We decided on the name “Rising Stars” and sought out members of the community to get involved in this undertaking. There is not a huge group of volunteers to draw from at Hawthorn Public School. Other than class trips, we have nine permanent volunteers who assist in classrooms once a week. We sought out mentors by sending home brochures and newsletters, making announcements in assemblies, and just spreading the word. Parents, grandparents, and older siblings in college responded. We asked mentors to donate one morning per week to work individually with students – four students per visit. Our goal was to have 10 permanent mentors and one “supply.”

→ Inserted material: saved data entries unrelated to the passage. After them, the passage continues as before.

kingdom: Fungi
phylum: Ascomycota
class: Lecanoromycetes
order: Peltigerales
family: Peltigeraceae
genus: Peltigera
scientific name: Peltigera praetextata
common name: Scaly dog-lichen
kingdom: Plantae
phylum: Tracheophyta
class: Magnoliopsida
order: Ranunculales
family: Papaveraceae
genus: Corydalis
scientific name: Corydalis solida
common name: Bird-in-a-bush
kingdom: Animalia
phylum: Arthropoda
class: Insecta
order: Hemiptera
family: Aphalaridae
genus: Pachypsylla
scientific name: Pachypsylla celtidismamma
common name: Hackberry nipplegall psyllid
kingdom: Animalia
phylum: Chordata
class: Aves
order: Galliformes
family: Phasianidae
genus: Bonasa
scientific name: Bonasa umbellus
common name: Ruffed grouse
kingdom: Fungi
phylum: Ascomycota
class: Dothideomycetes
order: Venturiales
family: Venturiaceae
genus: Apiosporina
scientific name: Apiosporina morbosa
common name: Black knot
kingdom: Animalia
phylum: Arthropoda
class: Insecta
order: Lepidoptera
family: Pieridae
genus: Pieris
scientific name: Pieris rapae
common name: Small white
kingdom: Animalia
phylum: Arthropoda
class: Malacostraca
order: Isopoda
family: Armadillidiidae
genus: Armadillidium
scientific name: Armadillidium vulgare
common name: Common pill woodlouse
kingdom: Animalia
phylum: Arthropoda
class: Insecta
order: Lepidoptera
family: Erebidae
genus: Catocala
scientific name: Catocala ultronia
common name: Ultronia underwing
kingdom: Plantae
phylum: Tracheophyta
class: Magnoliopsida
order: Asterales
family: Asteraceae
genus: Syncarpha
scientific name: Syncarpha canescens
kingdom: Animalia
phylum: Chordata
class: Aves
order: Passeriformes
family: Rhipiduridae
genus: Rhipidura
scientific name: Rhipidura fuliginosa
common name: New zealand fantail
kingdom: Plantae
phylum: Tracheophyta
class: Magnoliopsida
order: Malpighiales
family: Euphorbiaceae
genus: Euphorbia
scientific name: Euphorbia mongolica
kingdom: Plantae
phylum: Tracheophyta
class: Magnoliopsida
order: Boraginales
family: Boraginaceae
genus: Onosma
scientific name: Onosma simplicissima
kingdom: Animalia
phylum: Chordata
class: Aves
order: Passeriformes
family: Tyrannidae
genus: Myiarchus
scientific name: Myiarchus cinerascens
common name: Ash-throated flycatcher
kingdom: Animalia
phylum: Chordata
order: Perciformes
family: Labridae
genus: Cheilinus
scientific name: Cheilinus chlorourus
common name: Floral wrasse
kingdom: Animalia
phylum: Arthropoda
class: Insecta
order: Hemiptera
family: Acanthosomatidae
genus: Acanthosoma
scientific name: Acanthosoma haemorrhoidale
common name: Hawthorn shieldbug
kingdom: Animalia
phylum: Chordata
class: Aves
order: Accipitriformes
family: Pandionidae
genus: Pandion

It took three months to ﬁnd, purchase, and catalogue materials, recruit volunteers, and have them attend a half-day workshop. It was fortunate that, during my investigative phase, Scholastic was introducing a new program, Literacy Place Level 1. We received funding ($2500) from our supportive and generous parent council to buy this resource.
The most important aspect of the mentor workshop was teaching volunteers how to teach reading. I was determined that our mentors have all the tools necessary to enhance and enrich all students’ reading skills. Some students arrive at school with a strong visual, sequential memory allowing them to acquire vocabulary easily by sight. They see letters in a particular order, remember them, and can read the word consistently without needing to learn letter sounds. Many students do not come to school with these innate skills. They must be taught skill by skill.
We showed mentors a variety of decoding strategies. Students ﬁrst need to recognize letter names, then letter sounds, and then the blends. They need to differentiate between b, d, and p. Tactile exercises are frequently successful in helping children acquire these spatial skills. We showed mentors how to have students trace a letter on a wire screen while sounding out the word. They also learned how to use Plasticene for a similar exercise. In my experience, this kind of multisensory approach really works.
Mentors also took part in auditory blending exercises and learned a variety of chants: Jean Malloch’s Chime In tapes and David Booth’s Crackers and Crumbs were helpful resources. Mentors emphasized one decoding strategy each week. That strategy was announced over the school’s PA system, reinforcing it for teachers and students.
We showed mentors individual student binders, and how to use reading logs and tracking sheets for books. The pace was relaxed: students spent a minimum of three days with each book. In addition to Literacy Place we also had Alpha Kids books available for additional practice.
Students in the program met with a mentor every day. To ensure they didn’t always miss the same classroom period, we set up a rotating schedule that gave them a different time with the mentor each day. They worked at stations that we set up in the hallway. On the walls of the workstations we posted copies of initial consonants and blends, and of what the mentors were to do and say.
How successful was the Rising Stars program? Of the 10 students participating between March and June, four required no further intervention at the end of the term. My endearing student Ben went from a C to an A- in reading! He is now a conﬁdent and enthusiastic reader.
Our program requires time, energy, and organization. One teacher needs to be available to answer mentors’ questions and orchestrate the program. Classroom teachers need to read their students’ binders frequently and ﬁll in comments to the mentors.
Rising Stars works! Just ask Ben. He is now in grade 2 and continues to be a successful, voracious reader.